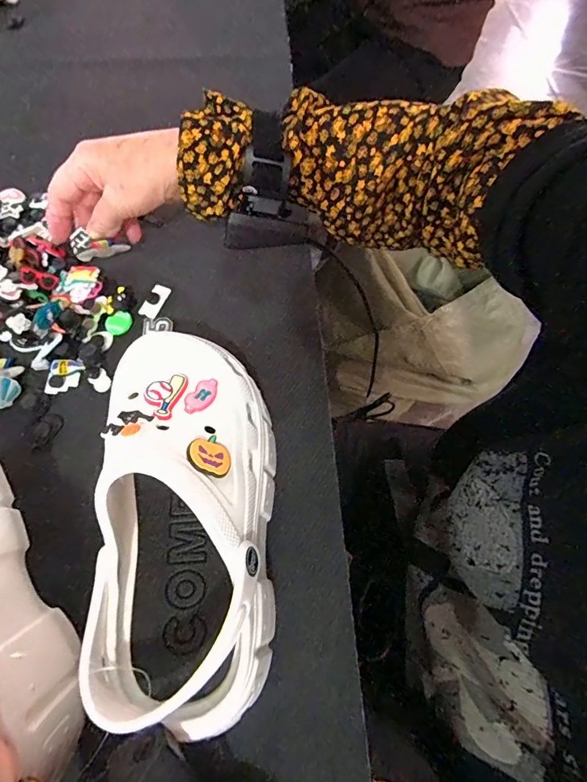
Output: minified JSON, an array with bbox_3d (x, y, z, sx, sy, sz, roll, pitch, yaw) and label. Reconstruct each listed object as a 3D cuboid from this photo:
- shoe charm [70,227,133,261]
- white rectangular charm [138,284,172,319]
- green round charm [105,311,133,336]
[{"bbox_3d":[-0.170,-0.128,0.378,0.047,0.024,0.013,-2,67,-9],"label":"shoe charm"},{"bbox_3d":[-0.126,-0.082,0.393,0.015,0.006,0.034,27,68,9],"label":"white rectangular charm"},{"bbox_3d":[-0.154,-0.061,0.379,0.023,0.006,0.020,-28,70,-13],"label":"green round charm"}]

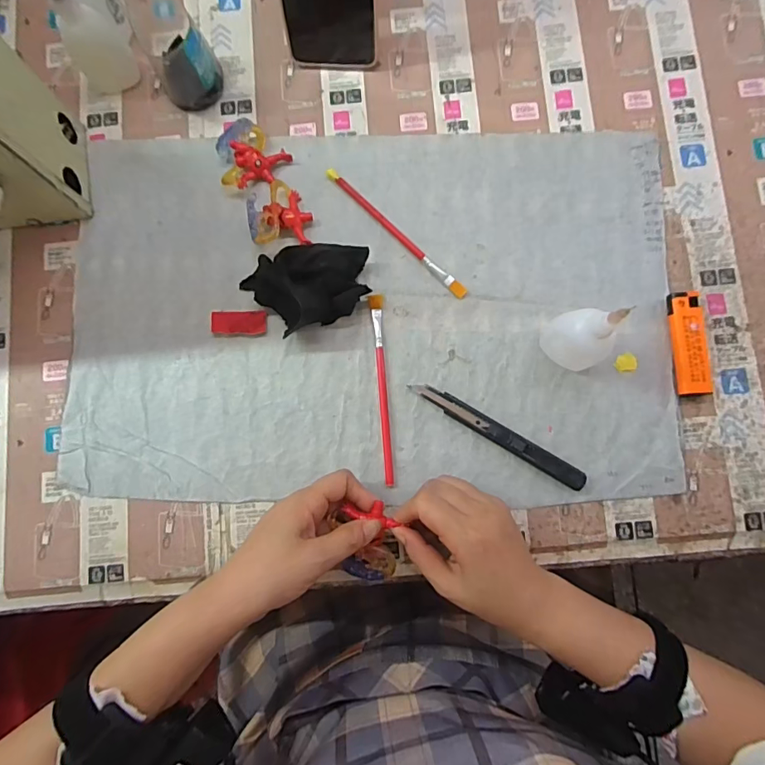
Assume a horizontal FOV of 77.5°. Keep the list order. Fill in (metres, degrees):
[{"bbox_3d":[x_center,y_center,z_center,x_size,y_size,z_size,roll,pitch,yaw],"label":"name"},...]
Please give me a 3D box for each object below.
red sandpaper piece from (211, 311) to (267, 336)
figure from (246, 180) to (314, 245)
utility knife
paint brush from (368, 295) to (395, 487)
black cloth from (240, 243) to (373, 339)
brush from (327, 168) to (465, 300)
[{"bbox_3d":[-0.116,-0.048,0.387,0.043,0.006,0.019,-1,83,1],"label":"red sandpaper piece"},{"bbox_3d":[-0.083,-0.140,0.389,0.047,0.025,0.055,-6,83,1],"label":"figure"},{"bbox_3d":[0.088,0.039,0.367,0.145,0.010,0.015,31,85,5],"label":"utility knife"},{"bbox_3d":[0.000,0.005,0.377,0.010,0.005,0.150,-4,83,1],"label":"paint brush"},{"bbox_3d":[-0.059,-0.077,0.377,0.098,0.027,0.062,-17,83,-1],"label":"black cloth"},{"bbox_3d":[0.011,-0.124,0.395,0.155,0.006,0.009,44,86,6],"label":"brush"}]

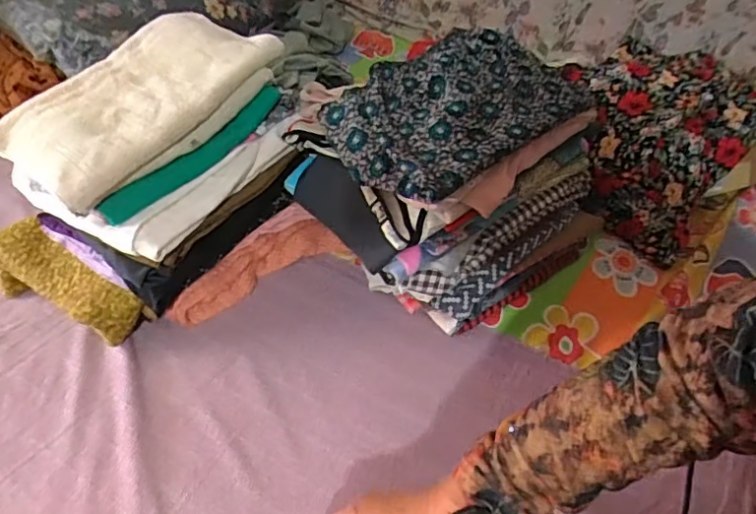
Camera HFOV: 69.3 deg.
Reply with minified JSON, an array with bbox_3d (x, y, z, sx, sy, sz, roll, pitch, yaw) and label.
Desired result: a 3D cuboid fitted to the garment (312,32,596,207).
[{"bbox_3d":[0.105,-0.186,0.676,0.311,0.070,0.200,-29,56,-29],"label":"garment"}]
***
Task prompt: None of the pictures belong in the copy; transcribe the rest of the data exactly.

Solution for this task:
Output: minified JSON, an array with bbox_3d (x, y, z, sx, sy, sz, roll, pitch, yaw) and label. Reconstruct each listed object as a 3D cuboid from this photo:
- shoe charm [70,227,133,261]
- white rectangular charm [138,284,172,319]
- green round charm [105,311,133,336]
[{"bbox_3d":[-0.170,-0.128,0.378,0.047,0.024,0.013,-2,67,-9],"label":"shoe charm"},{"bbox_3d":[-0.126,-0.082,0.393,0.015,0.006,0.034,27,68,9],"label":"white rectangular charm"},{"bbox_3d":[-0.154,-0.061,0.379,0.023,0.006,0.020,-28,70,-13],"label":"green round charm"}]

Assume a horizontal FOV of 77.5°. Keep the list order. Fill in (metres, degrees):
[{"bbox_3d":[x_center,y_center,z_center,x_size,y_size,z_size,roll,pitch,yaw],"label":"name"},...]
Please give me a 3D box for each object below.
red sandpaper piece from (211, 311) to (267, 336)
figure from (246, 180) to (314, 245)
utility knife
paint brush from (368, 295) to (395, 487)
black cloth from (240, 243) to (373, 339)
brush from (327, 168) to (465, 300)
[{"bbox_3d":[-0.116,-0.048,0.387,0.043,0.006,0.019,-1,83,1],"label":"red sandpaper piece"},{"bbox_3d":[-0.083,-0.140,0.389,0.047,0.025,0.055,-6,83,1],"label":"figure"},{"bbox_3d":[0.088,0.039,0.367,0.145,0.010,0.015,31,85,5],"label":"utility knife"},{"bbox_3d":[0.000,0.005,0.377,0.010,0.005,0.150,-4,83,1],"label":"paint brush"},{"bbox_3d":[-0.059,-0.077,0.377,0.098,0.027,0.062,-17,83,-1],"label":"black cloth"},{"bbox_3d":[0.011,-0.124,0.395,0.155,0.006,0.009,44,86,6],"label":"brush"}]

Camera HFOV: 69.3 deg.
Reply with minified JSON, an array with bbox_3d (x, y, z, sx, sy, sz, roll, pitch, yaw) and label.
Desired result: a 3D cuboid fitted to the garment (312,32,596,207).
[{"bbox_3d":[0.105,-0.186,0.676,0.311,0.070,0.200,-29,56,-29],"label":"garment"}]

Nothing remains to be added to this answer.